## [Assigned task]
Below are the entries; determine how many of their lines contain the string "texttt" and give that figure alone.

Dataset entries:
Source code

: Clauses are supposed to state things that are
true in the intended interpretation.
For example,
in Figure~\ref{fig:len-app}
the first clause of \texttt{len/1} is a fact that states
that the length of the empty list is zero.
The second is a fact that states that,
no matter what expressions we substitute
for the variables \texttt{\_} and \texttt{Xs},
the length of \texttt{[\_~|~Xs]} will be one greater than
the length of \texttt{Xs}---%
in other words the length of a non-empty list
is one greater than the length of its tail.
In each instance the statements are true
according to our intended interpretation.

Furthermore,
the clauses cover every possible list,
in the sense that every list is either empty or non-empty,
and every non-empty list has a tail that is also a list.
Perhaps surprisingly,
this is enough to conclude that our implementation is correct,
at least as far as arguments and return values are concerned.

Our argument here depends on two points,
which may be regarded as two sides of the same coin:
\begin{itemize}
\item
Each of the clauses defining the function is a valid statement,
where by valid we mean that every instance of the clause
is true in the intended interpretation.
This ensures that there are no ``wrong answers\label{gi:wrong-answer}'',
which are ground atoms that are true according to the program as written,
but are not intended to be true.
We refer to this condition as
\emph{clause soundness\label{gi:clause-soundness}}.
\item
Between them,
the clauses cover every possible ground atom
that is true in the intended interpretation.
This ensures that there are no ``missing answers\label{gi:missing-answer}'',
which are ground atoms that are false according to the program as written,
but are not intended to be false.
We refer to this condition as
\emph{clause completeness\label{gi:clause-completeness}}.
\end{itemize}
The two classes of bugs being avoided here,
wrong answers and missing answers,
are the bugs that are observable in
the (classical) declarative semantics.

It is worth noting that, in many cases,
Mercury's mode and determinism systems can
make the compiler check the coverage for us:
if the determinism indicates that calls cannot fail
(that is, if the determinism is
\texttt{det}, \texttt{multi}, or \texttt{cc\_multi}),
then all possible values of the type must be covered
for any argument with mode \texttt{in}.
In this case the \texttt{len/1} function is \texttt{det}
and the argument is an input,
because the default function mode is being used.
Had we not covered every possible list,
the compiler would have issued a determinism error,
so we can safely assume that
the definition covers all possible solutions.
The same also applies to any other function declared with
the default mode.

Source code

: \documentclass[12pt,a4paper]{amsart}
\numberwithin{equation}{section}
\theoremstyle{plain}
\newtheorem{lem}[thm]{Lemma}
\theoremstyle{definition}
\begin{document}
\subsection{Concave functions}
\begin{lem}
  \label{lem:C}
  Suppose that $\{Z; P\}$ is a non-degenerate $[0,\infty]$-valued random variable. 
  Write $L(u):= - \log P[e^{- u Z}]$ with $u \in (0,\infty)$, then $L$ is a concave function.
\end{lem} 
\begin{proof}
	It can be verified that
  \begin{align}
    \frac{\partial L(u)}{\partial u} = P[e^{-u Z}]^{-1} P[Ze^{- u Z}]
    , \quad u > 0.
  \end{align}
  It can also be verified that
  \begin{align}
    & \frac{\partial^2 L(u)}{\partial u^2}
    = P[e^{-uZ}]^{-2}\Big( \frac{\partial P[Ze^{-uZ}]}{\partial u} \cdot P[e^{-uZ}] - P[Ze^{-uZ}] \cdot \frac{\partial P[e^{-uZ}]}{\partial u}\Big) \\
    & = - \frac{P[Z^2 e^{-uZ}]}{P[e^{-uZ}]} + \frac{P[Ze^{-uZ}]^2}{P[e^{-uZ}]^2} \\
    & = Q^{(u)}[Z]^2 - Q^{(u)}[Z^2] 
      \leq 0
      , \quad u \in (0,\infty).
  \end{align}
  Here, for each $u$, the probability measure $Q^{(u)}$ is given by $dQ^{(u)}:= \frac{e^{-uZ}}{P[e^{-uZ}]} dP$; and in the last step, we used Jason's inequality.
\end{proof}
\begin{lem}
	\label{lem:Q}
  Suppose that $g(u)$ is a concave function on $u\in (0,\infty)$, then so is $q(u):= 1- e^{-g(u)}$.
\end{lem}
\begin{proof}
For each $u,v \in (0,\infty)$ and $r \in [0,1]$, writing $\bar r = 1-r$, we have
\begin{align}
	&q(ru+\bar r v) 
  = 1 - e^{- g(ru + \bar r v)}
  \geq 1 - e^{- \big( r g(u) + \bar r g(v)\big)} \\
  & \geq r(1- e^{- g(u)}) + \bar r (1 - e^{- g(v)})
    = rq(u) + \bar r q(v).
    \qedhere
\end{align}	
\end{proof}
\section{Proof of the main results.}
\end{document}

## [Worked solution]
7